# Job:
Copy the rows from the line with "elevation (m): 420" to the line with "scientific name: Scurrula sp.", swapping "collection date" for "date collected" and leaving everything else the same.

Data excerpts

-=-=-=-=-

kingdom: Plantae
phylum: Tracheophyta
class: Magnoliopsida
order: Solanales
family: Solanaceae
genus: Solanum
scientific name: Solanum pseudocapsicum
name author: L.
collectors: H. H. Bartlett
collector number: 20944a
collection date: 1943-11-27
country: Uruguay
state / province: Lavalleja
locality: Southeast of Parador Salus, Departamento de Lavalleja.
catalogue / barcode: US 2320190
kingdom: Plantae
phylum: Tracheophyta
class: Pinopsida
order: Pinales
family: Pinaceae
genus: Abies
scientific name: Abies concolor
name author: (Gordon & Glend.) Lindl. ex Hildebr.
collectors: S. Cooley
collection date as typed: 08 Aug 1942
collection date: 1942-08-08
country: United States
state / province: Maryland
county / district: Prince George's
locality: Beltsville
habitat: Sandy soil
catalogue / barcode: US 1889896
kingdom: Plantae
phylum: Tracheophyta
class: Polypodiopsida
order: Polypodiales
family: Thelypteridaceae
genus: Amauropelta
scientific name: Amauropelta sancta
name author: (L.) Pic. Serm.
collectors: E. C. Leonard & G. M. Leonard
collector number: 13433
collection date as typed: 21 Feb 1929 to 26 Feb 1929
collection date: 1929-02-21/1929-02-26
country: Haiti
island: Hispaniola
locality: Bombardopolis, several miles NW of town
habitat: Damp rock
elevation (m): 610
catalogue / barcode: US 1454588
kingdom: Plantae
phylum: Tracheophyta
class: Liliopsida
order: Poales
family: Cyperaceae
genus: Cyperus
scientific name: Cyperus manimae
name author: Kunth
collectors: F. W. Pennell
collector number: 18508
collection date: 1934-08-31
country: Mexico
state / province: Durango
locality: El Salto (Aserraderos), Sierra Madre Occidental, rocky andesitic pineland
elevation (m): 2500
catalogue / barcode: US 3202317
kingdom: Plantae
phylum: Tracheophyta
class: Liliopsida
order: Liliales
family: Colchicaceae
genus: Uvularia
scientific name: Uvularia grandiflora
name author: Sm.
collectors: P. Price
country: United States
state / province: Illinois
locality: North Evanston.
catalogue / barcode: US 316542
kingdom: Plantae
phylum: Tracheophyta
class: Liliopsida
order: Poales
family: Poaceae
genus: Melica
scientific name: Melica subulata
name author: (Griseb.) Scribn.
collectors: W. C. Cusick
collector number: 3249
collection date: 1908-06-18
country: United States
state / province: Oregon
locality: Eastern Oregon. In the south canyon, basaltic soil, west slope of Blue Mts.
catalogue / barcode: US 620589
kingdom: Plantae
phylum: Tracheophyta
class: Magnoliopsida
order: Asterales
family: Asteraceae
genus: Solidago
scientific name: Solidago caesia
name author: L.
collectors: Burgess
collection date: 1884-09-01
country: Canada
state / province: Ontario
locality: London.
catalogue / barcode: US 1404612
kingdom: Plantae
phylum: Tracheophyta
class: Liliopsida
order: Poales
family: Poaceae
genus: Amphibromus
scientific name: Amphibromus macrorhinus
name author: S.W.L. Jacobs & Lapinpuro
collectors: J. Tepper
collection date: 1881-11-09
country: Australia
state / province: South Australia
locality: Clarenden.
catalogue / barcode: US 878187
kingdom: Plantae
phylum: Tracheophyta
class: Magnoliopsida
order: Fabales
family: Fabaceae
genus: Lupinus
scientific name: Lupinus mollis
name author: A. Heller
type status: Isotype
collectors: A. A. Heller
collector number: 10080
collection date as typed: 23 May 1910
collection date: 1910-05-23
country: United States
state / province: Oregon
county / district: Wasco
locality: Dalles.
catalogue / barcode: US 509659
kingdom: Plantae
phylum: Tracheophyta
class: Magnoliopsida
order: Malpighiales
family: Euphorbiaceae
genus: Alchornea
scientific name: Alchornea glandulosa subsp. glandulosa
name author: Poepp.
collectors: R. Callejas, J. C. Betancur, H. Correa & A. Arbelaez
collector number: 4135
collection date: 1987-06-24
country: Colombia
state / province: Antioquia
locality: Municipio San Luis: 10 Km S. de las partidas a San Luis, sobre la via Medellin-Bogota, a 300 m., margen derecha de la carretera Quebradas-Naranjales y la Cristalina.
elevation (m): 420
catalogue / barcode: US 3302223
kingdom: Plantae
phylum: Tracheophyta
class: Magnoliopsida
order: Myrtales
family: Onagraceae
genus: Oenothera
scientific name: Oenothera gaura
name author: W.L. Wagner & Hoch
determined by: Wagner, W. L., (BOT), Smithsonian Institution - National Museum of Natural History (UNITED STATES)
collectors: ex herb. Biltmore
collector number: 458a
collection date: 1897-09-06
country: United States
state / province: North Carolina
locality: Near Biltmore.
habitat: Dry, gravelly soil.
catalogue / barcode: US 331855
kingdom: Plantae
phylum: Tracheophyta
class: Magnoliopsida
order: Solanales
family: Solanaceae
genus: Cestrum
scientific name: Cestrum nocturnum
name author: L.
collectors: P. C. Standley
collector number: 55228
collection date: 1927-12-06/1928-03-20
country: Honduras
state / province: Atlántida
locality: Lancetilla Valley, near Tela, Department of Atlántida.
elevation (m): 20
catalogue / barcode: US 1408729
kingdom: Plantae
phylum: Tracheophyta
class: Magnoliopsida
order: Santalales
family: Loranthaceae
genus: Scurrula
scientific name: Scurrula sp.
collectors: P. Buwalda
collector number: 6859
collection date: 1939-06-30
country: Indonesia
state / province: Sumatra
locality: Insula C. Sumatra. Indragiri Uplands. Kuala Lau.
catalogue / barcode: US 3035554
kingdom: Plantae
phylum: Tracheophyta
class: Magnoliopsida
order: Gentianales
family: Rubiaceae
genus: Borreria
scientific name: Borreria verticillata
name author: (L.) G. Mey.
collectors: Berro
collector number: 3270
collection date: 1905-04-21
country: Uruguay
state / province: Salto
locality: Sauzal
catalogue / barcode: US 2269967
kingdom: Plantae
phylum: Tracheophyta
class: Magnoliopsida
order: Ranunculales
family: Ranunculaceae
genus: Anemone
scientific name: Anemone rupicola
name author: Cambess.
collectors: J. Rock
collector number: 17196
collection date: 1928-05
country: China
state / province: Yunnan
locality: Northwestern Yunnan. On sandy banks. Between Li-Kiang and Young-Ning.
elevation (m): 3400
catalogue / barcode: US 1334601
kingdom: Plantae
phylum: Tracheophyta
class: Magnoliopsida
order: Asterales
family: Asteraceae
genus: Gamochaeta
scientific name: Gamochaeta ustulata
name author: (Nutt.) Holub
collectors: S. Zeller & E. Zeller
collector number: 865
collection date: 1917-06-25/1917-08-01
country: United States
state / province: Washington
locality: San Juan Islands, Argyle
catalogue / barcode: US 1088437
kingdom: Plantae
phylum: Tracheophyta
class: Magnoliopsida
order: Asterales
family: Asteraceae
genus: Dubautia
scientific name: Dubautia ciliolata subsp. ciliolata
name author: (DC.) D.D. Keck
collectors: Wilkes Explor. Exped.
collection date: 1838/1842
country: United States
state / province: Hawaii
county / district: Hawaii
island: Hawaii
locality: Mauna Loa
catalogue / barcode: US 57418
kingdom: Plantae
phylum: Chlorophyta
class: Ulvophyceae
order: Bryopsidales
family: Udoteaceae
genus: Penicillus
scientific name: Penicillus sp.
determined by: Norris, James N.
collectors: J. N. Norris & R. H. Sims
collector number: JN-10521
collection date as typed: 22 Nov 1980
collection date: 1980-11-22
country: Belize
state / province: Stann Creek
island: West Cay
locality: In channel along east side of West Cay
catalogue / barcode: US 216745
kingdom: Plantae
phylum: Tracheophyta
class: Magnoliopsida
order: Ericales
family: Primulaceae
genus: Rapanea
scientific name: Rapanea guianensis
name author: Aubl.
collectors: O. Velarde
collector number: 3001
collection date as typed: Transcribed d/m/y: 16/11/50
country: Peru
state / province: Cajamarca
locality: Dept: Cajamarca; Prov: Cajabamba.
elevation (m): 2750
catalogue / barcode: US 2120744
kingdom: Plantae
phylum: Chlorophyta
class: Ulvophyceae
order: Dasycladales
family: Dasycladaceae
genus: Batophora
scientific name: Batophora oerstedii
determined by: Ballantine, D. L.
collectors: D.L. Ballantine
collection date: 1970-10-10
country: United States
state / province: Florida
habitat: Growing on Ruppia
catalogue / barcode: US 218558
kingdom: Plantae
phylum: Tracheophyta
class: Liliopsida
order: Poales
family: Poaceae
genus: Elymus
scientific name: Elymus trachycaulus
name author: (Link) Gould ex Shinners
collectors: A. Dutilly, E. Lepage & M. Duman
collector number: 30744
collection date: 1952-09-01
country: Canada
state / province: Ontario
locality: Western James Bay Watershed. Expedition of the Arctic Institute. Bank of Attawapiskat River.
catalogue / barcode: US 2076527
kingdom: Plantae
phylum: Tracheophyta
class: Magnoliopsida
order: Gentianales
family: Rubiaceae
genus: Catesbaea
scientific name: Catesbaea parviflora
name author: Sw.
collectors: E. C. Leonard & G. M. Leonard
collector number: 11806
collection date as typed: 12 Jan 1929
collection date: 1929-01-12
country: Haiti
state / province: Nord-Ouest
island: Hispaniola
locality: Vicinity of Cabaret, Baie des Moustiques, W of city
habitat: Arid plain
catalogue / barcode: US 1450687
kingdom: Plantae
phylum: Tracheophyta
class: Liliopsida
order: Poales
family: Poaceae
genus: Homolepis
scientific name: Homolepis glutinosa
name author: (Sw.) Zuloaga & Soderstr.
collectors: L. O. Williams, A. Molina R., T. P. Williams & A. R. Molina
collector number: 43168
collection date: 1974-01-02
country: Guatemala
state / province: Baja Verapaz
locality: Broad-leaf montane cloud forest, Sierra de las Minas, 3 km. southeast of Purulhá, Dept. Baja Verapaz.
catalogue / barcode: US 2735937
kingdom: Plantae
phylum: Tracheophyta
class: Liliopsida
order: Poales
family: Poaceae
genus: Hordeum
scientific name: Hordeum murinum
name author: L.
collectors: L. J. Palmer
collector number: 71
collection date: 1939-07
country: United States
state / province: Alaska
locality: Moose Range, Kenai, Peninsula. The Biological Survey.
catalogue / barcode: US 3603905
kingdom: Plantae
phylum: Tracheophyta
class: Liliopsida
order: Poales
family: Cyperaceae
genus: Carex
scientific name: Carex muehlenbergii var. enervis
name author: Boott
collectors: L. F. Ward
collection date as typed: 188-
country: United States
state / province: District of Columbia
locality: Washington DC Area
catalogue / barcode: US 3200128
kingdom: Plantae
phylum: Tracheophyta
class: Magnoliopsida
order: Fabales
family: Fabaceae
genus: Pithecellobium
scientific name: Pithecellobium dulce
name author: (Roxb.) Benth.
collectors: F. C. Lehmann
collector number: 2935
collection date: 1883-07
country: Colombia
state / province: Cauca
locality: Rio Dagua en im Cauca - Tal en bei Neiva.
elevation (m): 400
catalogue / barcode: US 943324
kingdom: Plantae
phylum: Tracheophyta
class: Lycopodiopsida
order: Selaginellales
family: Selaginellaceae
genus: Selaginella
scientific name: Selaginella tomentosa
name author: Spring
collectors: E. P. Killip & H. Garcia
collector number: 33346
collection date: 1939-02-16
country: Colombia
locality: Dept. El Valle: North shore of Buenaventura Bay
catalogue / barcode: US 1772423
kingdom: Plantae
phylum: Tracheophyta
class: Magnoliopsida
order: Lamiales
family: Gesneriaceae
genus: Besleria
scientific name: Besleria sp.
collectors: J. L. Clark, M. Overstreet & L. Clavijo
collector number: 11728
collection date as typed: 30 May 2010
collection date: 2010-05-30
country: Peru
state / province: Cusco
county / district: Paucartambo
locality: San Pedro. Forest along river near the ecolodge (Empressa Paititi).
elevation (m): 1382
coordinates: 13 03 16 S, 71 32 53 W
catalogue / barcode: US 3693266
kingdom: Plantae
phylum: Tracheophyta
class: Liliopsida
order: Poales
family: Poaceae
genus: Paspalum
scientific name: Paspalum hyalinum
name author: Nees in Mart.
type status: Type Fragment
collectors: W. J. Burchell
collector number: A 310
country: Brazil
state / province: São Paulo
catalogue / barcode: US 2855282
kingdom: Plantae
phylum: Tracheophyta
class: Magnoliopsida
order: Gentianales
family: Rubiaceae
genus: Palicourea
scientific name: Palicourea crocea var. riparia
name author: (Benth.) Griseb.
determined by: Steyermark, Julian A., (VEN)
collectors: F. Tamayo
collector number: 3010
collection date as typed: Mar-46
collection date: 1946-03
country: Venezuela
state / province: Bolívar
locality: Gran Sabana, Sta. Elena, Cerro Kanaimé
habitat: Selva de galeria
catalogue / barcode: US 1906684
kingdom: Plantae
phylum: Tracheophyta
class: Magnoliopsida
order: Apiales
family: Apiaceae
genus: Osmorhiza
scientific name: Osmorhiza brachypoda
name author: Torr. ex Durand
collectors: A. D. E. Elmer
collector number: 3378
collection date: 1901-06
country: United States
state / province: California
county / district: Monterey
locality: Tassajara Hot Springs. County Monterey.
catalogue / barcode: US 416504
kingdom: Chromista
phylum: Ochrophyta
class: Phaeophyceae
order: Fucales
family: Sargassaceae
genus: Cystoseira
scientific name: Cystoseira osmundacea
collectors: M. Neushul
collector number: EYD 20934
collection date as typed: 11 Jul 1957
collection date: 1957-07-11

-=-=-=-=-

# Task answer:
elevation (m): 420
catalogue / barcode: US 3302223
kingdom: Plantae
phylum: Tracheophyta
class: Magnoliopsida
order: Myrtales
family: Onagraceae
genus: Oenothera
scientific name: Oenothera gaura
name author: W.L. Wagner & Hoch
determined by: Wagner, W. L., (BOT), Smithsonian Institution - National Museum of Natural History (UNITED STATES)
collectors: ex herb. Biltmore
collector number: 458a
date collected: 1897-09-06
country: United States
state / province: North Carolina
locality: Near Biltmore.
habitat: Dry, gravelly soil.
catalogue / barcode: US 331855
kingdom: Plantae
phylum: Tracheophyta
class: Magnoliopsida
order: Solanales
family: Solanaceae
genus: Cestrum
scientific name: Cestrum nocturnum
name author: L.
collectors: P. C. Standley
collector number: 55228
date collected: 1927-12-06/1928-03-20
country: Honduras
state / province: Atlántida
locality: Lancetilla Valley, near Tela, Department of Atlántida.
elevation (m): 20
catalogue / barcode: US 1408729
kingdom: Plantae
phylum: Tracheophyta
class: Magnoliopsida
order: Santalales
family: Loranthaceae
genus: Scurrula
scientific name: Scurrula sp.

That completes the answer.